Sekitar lima tahun lalu terjadi perbincangan soal kerja sama teknologi finansial internasional dengan pelaku dalam negeri, tetapi tak berujung. Kini, isu itu kembali mengemuka.
Ant Group, perusahaan pemilik layanan pembayaran digital Alipay, mengumumkan akan memperluas layanan pembayaran lintas batas negara yang bernama Alipay+ ke Indonesia. Saat ini, Ant Group sedang mengurus segala persyaratan sesuai dengan regulasi Bank Indonesia (BI) dan kebutuhan bekerja sama dengan mitra lokal supaya Alipay+ bisa cepat digunakan di Indonesia.
CEO Ant International Peng Yang menyampaikan, pihaknya membutuhkan petunjuk dari BI untuk mengoperasikan Alipay+. Sejauh ini, diskusi berjalan lancar. Mereka berharap seluruh proses bisa cepat sehingga dapat membawa banyak dompet elektronik internasional ke Indonesia (Kompas, 20/4/2024).

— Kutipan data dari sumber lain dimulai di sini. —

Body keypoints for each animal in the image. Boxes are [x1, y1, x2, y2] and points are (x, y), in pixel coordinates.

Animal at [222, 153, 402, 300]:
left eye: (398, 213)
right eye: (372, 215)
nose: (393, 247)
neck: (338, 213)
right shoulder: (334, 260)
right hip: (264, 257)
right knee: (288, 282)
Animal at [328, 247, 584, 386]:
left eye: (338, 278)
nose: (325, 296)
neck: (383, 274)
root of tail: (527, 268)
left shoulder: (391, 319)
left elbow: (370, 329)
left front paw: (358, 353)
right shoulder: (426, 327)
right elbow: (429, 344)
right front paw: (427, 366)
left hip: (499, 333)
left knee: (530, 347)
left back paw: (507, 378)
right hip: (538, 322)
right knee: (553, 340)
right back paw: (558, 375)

Kita tentu masih ingat ketika pada tahun 2019 isu kerja sama bank domestik dengan pelaku sistem pembayaran internasional muncul ke publik. Waktu itu ada kabar rencana kerja sama, antara lain CIMB Niaga dengan WeChat dan BCA dengan Alipay.Kabar ini menjadi pembahasan yang hangat. Kala itu BI mensyaratkan agar pelaku sistem pembayaran internasional harus bekerja sama dengan bank BUKU IV atau bank dengan modal inti di atas Rp 30 triliun, lalu isu ini kembali senyap.
Apabila kemudian isu ini kembali muncul, tentu saja publik bertanya, ada perkembangan apa hingga rencana ini kembali bangkit? Di satu sisi terlihat ada kebutuhan agar pelaku usaha di dalam negeri bisa melakukan pembayaran lintas batas negara dengan mudah. Lima tahun adalah waktu yang lama untuk menunggu keputusan kerja sama ini.
Kali ini Ant Group sangat boleh jadi terlihat lebih optimistis. Meski demikian, kita masih menunggu respons dari BI. Dalam berbagai kesempatan, BI tetap mensyaratkan kerja sama dengan bank BUKU IV dan transaksi terhubung dengan Gerbang Pembayaran Nasional.
Bank Indonesia tentu punya alasan kuat untuk berhati-hati dalam mengambil keputusan menyetujui kerja sama itu. Ada beberapa risiko yang mungkin menjadi pertimbangan, seperti kemudahan pendanaan terorisme dan kemungkinan kejahatan pencucian uang ketika pengiriman uang lintas negara mudah terjadi. Ada juga persoalan transparansi data yang mungkin belum jelas.
Pelindungan terhadap pelaku teknologi finansial (tekfin) sistem pembayaran dalam negeri sepertinya juga menjadi alasan BI. Ketika pelaku internasional masuk dan kemudian memiliki teknologi yang lebih maju, pelaku dalam negeri kemungkinan sulit bersaing. BI tentu ingin agar pelaku usaha layanan sistem pembayaran dalam negeri bisa kuat.
Kita tentu paham masalah seperti ini, saat Tokopedia dijual kepada Tiktok. Teknologi Tiktok lebih maju dan pada masa depan kemungkinan bisa menguasai pasar. Otoritas tentu tak ingin kasus seperti ini terjadi di dunia sistem pembayaran hingga pelaku dalam negeri tersingkir. Kita juga menjadi paham mengapa sudah lima tahun otoritas tidak begitu saja memberikan persetujuan kerja sama itu.